Small Modular Nuclear Reactors (SMRs) are getting a second life through a large investment by little know U.S. based Fluor, a big engineering and construction company. NuScale Power in Corvalis, Oregon was the beneficiary of the $30 million investment. NuScale Power designs SMRs and is aiming to have its first reactor up and running by 2020. The money will allow them to continue their licensing effort with the U.S. Nuclear Regulatory Commission. As opposed to traditional reactors that produce over 1,000 megawatts, SMRs produce around 40 megawatts.
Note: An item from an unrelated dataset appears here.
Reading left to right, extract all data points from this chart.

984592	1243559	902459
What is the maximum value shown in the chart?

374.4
Whether the nuclear industry, beset by a plethora of obstacles in its path toward revival, will once again become a growth industry is uncertain. Aside from the recent safety concerns brought about by the Fukushima accident, nuclear plants are troubled by long construction time frames, extremely high start-up costs, and myriad regulatory barriers. In addition, an energy market with plentiful cheap coal and increasing amounts of cheap natural gas does not make it easy for nuclear power to be cost competitive.
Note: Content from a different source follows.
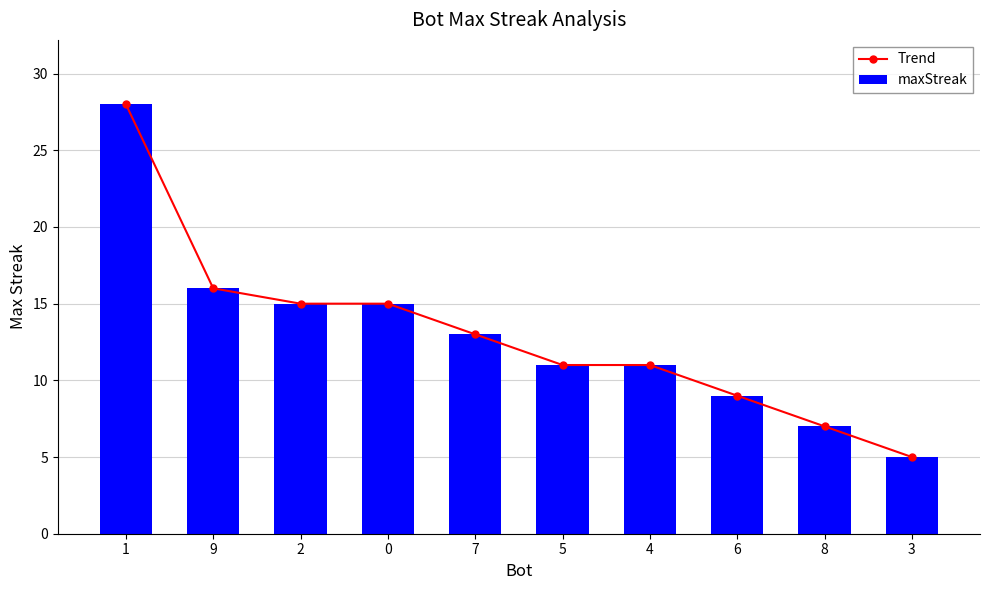

Reading left to right, list all the values displayed in this chart.

Trend: 1=28	9=16	2=15	0=15	7=13	5=11	4=11	6=9	8=7	3=5
maxStreak: 1=28	9=16	2=15	0=15	7=13	5=11	4=11	6=9	8=7	3=5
For proponents of nuclear power, an investment in the technology for these small, less expensive reactors may be a sign of faith in and viability of the industry. Modular reactors are made at a manufacturing site and brought to the power plant location already built and ready for installation. This makes it possible to reduce on-site construction, increase containment efficiency, and heighten nuclear fuel security. Bechtel and Babcock & Wilcox also recently announced a partnership with the Tennessee Valley Authority to work toward building six small mPower reactors.